EXERCISE TASKS:
A. Answer these questions using the article on surveys:
(i) How many health authorities were on the committee?
(ii) What does RCME stand for?
(iii) What did the team use to carry on a conversation with the local secondary students?
B. Rewrite the article on surveys between "A different project" and "with a survey.", inclusive, changing "secondary students" to "high school students".

EXTRACT TO READ:

When is a survey not a survey?

As a consultant working to improve equity in complex environments, I often run into situations where a client feels like a survey is the best way to understand how stakeholders feel about an issue or opportunity.  Surveys have an important role, but there are situations where a different approach is useful:  surveys take a lot of time to get the language right and sometimes the response rate is disappointing.  

Recently, I’ve led projects where we decided to forego a survey, or we used a survey primarily to start conversations.  Here’s how we decided what to do…

One project was for a committee that included the Ministry of Health, Doctors of BC and all seven health authorities. They wanted to create a provincial-scale program that would distribute funds to support rural physician-led learning (Rural Continuing Medical Education or RCME).  We decided to have conversations with knowledgeable stakeholders who had a variety of (sometimes conflicting) perspectives instead of a survey that would have received a low response rate (yes, doctors do have better things to do than answer surveys). When we identified where the perspectives converged, we were able to point to the recognized experts as the first-stage designers of the eventual program.

A different project aimed at improving oral health and access to care in a small indigenous community on the west coast of BC.  There, we developed a survey, but because no one really knew about the project, we carried out the surveys in person and started up conversations based on the responses, about the bigger issues of equity in access to dental treatment.  In some cases, like with the local secondary students, we just carried on a conversation using a visual design of what it might look like to get dental treatment in the community. 

 In both cases, we got deeper and more meaningful information to understand what was important, including the values, principles and issues that are most important to young families, elders and service providers…and which we never would have captured adequately with a survey.

DATA LISTING:
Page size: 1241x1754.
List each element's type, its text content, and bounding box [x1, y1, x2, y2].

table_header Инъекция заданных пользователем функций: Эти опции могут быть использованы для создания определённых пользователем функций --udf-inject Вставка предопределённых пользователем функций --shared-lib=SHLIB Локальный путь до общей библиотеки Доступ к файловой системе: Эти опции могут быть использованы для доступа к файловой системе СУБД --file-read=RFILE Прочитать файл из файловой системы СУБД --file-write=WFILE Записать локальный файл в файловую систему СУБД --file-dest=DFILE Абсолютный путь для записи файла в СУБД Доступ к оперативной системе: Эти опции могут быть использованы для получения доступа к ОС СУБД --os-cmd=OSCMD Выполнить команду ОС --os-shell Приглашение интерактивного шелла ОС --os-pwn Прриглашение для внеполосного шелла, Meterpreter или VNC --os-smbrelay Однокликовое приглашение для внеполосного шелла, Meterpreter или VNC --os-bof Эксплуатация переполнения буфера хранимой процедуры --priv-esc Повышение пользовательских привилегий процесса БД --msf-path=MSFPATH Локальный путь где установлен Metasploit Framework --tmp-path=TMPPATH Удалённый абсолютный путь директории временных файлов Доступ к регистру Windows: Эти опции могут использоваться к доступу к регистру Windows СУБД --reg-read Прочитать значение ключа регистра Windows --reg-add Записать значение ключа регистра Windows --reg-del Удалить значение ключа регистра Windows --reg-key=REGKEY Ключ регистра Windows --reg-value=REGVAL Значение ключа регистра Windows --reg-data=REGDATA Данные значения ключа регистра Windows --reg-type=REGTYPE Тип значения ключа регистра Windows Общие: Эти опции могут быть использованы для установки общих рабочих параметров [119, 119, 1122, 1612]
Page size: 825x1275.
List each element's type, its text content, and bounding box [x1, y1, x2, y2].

RESULTS FOR THE EXERCISE:
A.
(i) Seven.
(ii) Rural Continuing Medical Education.
(iii) A visual design of what it might look like to get dental treatment in the community.

B.
A different project aimed at improving oral health and access to care in a small indigenous community on the west coast of BC.  There, we developed a survey, but because no one really knew about the project, we carried out the surveys in person and started up conversations based on the responses, about the bigger issues of equity in access to dental treatment.  In some cases, like with the local high school students, we just carried on a conversation using a visual design of what it might look like to get dental treatment in the community. 

 In both cases, we got deeper and more meaningful information to understand what was important, including the values, principles and issues that are most important to young families, elders and service providers…and which we never would have captured adequately with a survey.